▶ Task inputs
# # #
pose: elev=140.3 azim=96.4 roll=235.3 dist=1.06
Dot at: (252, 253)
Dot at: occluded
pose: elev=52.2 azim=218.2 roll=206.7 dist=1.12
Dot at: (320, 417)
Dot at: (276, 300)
# # #
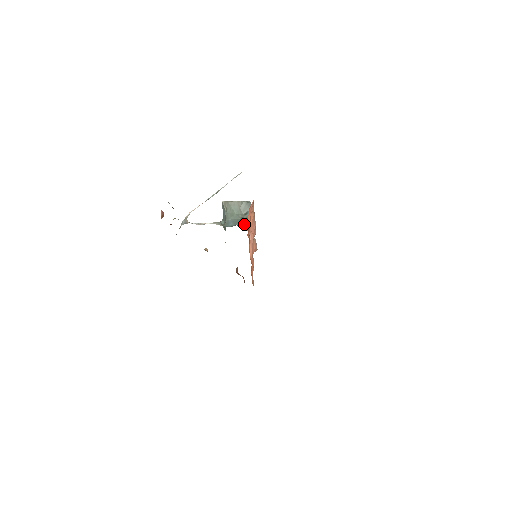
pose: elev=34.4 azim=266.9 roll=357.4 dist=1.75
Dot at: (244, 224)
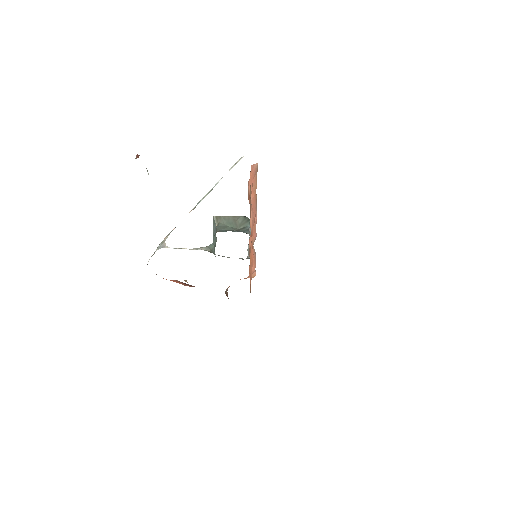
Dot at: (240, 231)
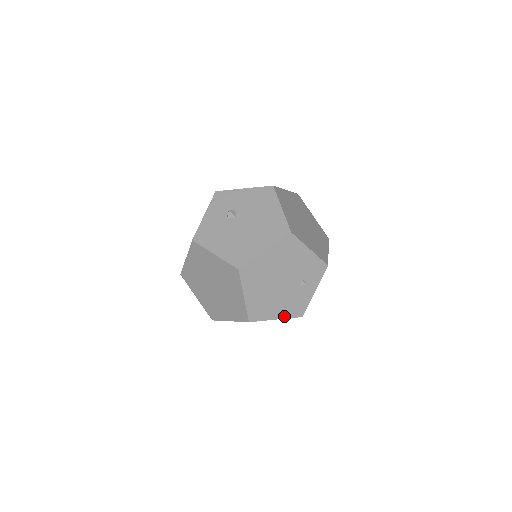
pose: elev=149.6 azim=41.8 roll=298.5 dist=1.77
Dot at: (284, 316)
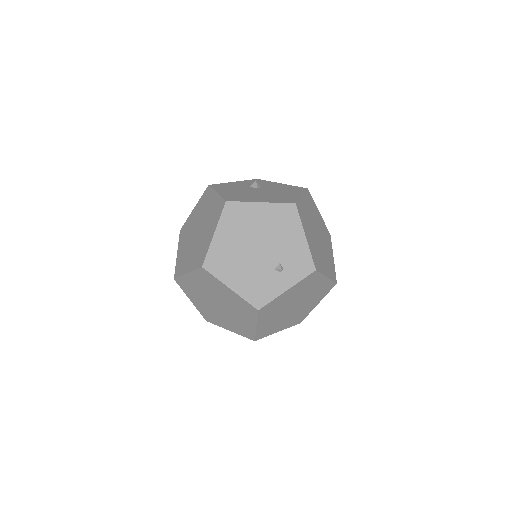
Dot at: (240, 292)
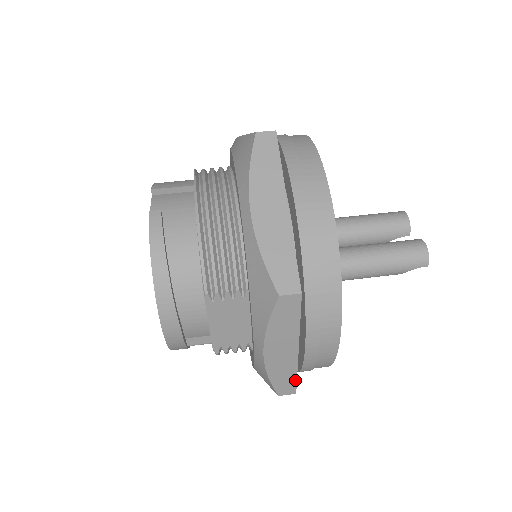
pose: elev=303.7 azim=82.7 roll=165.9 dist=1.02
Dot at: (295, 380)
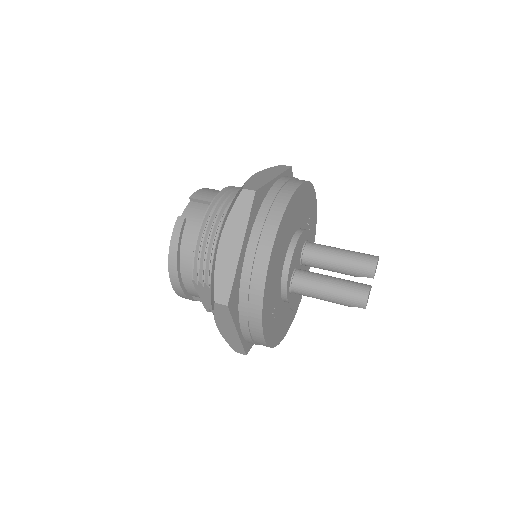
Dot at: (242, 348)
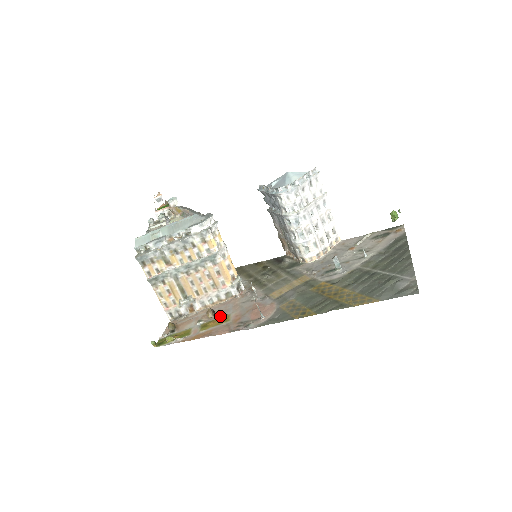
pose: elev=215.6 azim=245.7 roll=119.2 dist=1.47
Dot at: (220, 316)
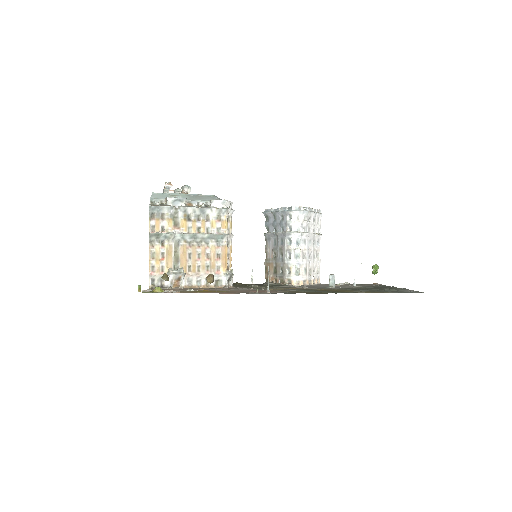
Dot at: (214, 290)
# # #
Copy only the rows that open with the line containing "pose: elev=140.3 azim=96.4" and close with the line containing "Dot at: occluded", renaming "roll" to "twist" and leaving everything else unchanged.

pose: elev=140.3 azim=96.4 twist=235.3 dist=1.06
Dot at: (252, 253)
Dot at: occluded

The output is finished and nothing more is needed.